We have classified the programs into three categories with respect to the size of 
the largest loop body in them, and have determined three types of RDP correspondingly, 
as shown in Table 1. Here, ‘Width’ is the number of FPUs in a row, ‘Height’ is the 
number of rows, and ‘MCL (maximum connection length)’ is the maximum horizontal 
distance between an FPU and a one in the next row connected to it through an ORN. 
 
Table 1: Three types of reconfigurable data-path 
Type # Input # Output Width Height MCL 
RDP-S 19 12 22 14 4 
RDP-M 19 12 24 17 5 
RDP-L 38 24 41 34 6 
 
We have found that the bit-serial architecture is suitable for an SFQ-RDP because 
of the properties of RSFQ circuits [19]. We have adopted the bit-serial architecture. We 
employ the data format shown in Fig. 3 for representing an IEEE754 floating-point 
number in an SFQ-RDP. We use two bit-sequences; one for the sign and the exponent 
and the other for the significand. In the former, following the sign bit (S), the exponent 
(E) appears in lsb-first fashion. In the latter, the significand (F) appears in lsb-first 
fashion. The hidden-1 is represented explicitly. For single-precision, E is of 8-bits and F 
with the hidden-1 is of 24-bits. Therefore, an operand is of 24-bits. For double-precision, 
E is of 11-bits and F with the hidden-1 is of 53-bits. Therefore, an operand is of 53-bits. 
A floating-point adder (FPA) consists of a sign&exponent processing part and a 
significand processing part [11]. The latter consists of an adder/subtracter which is 
basically a bit-serial adder, and slightly complicated shifters for alignment and for 
normalization. A floating-point multiplier (FPM) also consists of a sign&exponent 
processing part and a significand processing part [12]. The main component of the latter 
is a bit-serial multiplier based on a systolic algorithm. The latency, i.e., the number of 
clock cycles between the first bit input and the first bit output, of the FPA, as well as 
that of the FPM, is 2n+1, where n is the length of the operand (F with hidden-1). The 
minimum input interval, i.e., the number of clock cycles between the first bit input and 
the first bit input of the next operand, is n+2. Note that it takes n clock cycles to input or 
output an operand.

════

### Request 1
Answer these questions using the excerpt on the reconfigurable data-path:
(a) What does "Height" mean in the table of data-path types?
(b) For double-precision, how many bits long is E?
(c) What is the minimum input interval, in clock cycles, for an operand of length n?
### Request 2
Rewrite the part of the data-path excerpt that begins at the words "We have found" and ends after "operand is of 53-bits.", changing "bit-sequences" to "bit-streams".

### Given data
════

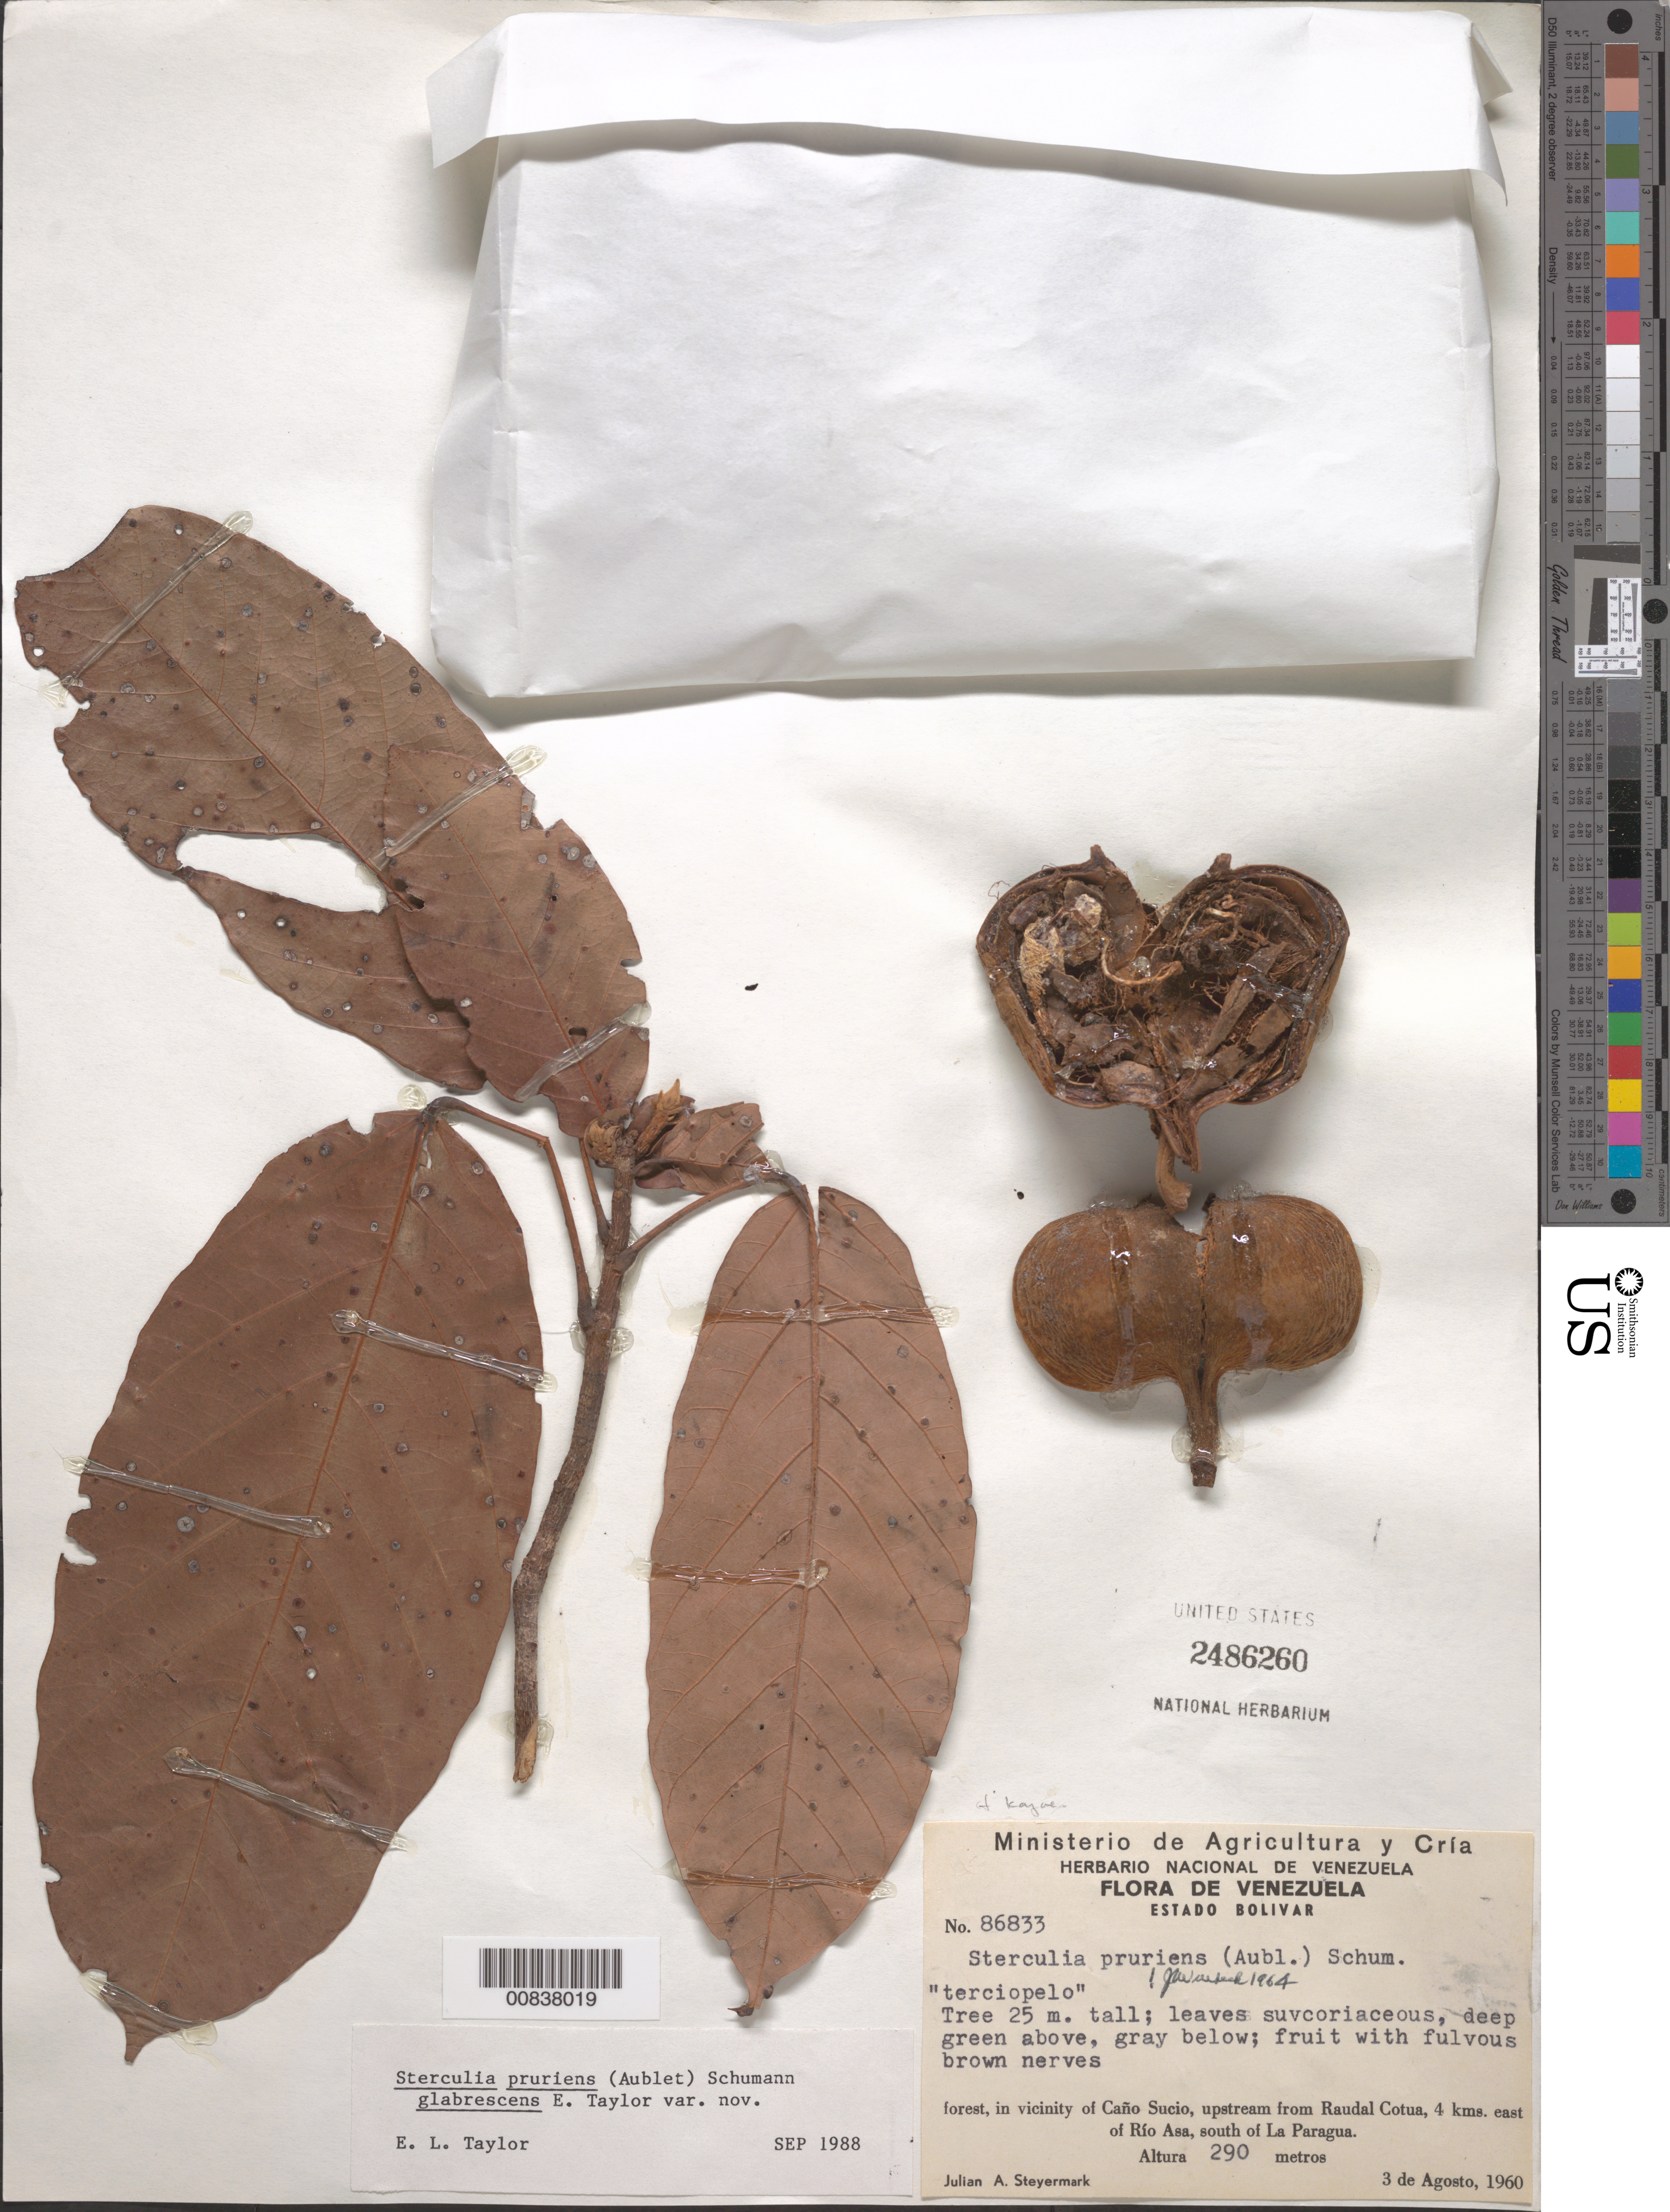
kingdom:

════

### Correct answer 1
(a) The number of rows.
(b) 11 bits.
(c) n+2 clock cycles.

### Correct answer 2
We have found that the bit-serial architecture is suitable for an SFQ-RDP because 
of the properties of RSFQ circuits [19]. We have adopted the bit-serial architecture. We 
employ the data format shown in Fig. 3 for representing an IEEE754 floating-point 
number in an SFQ-RDP. We use two bit-streams; one for the sign and the exponent 
and the other for the significand. In the former, following the sign bit (S), the exponent 
(E) appears in lsb-first fashion. In the latter, the significand (F) appears in lsb-first 
fashion. The hidden-1 is represented explicitly. For single-precision, E is of 8-bits and F 
with the hidden-1 is of 24-bits. Therefore, an operand is of 24-bits. For double-precision, 
E is of 11-bits and F with the hidden-1 is of 53-bits. Therefore, an operand is of 53-bits.